C Carriers may jointly offer a comprehensive plan through the exchange in which the dental benefits are provided by a carrier through a qualified dental plan and the other benefits are provided by a carrier through a qualified health plan, if the plans are priced separately and are also made available for purchase separately at the same prices.

§ 7010 Funding; publication of costs

1 Assessment.   The exchange may charge an assessment or user fee to a health carrier or otherwise may generate funding necessary to support its operations as provided in this chapter.
2 Publication of costs.   The exchange shall publish the average costs of licensing, regulatory fees and any other payments required by the exchange and the administrative costs of the exchange on a publicly accessible website to educate consumers on such costs. This information must include information on money lost to waste, fraud and abuse.
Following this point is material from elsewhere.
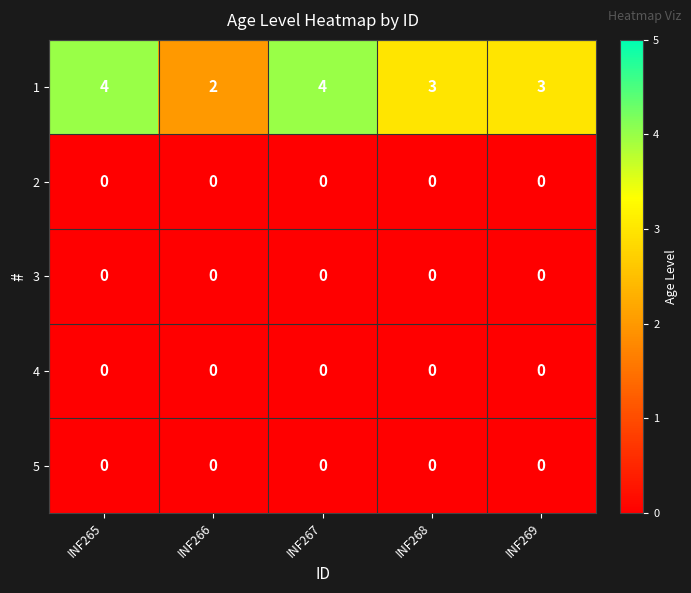

True or false: 1 has a value of 2 at INF267.

False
§ 7011 Relation to other laws

This chapter, and any action taken by the exchange pursuant to this chapter, may not be construed to preempt or supersede the authority of the superintendent to regulate the business of insurance within this State. Except as expressly provided to the contrary in this chapter, all health carriers offering qualified health plans in this State shall comply fully with all applicable health insurance laws of this State and rules adopted and orders issued by the superintendent.

§ 7012 Licensing of navigators

A navigator for the exchange, as selected pursuant to section 7008, subsection 2, paragraph N, must be licensed as a producer pursuant to chapter 16.

Sec. 3. Staggered terms. Notwithstanding the Maine Revised Statutes, Title 24-A, section 7004, subsection 2, of the initial members appointed to the Board of Directors of the Maine Health Benefit Exchange, 2 members serve an initial term of 4 years, 4 members serve an initial term of 5 years and 4 members serve an initial term of 6 years.

SUMMARY

This bill establishes the Maine Health Benefit Exchange pursuant to the federal Patient Protection and Affordable Care Act. The exchange is established as authorized by federal law to facilitate the purchase of health care coverage by individuals and small businesses. The bill requires coverage to be available through the exchange no later than January 1, 2014. The bill authorizes the use of an assessment or user fee on health insurance carriers to support the operations of the exchange.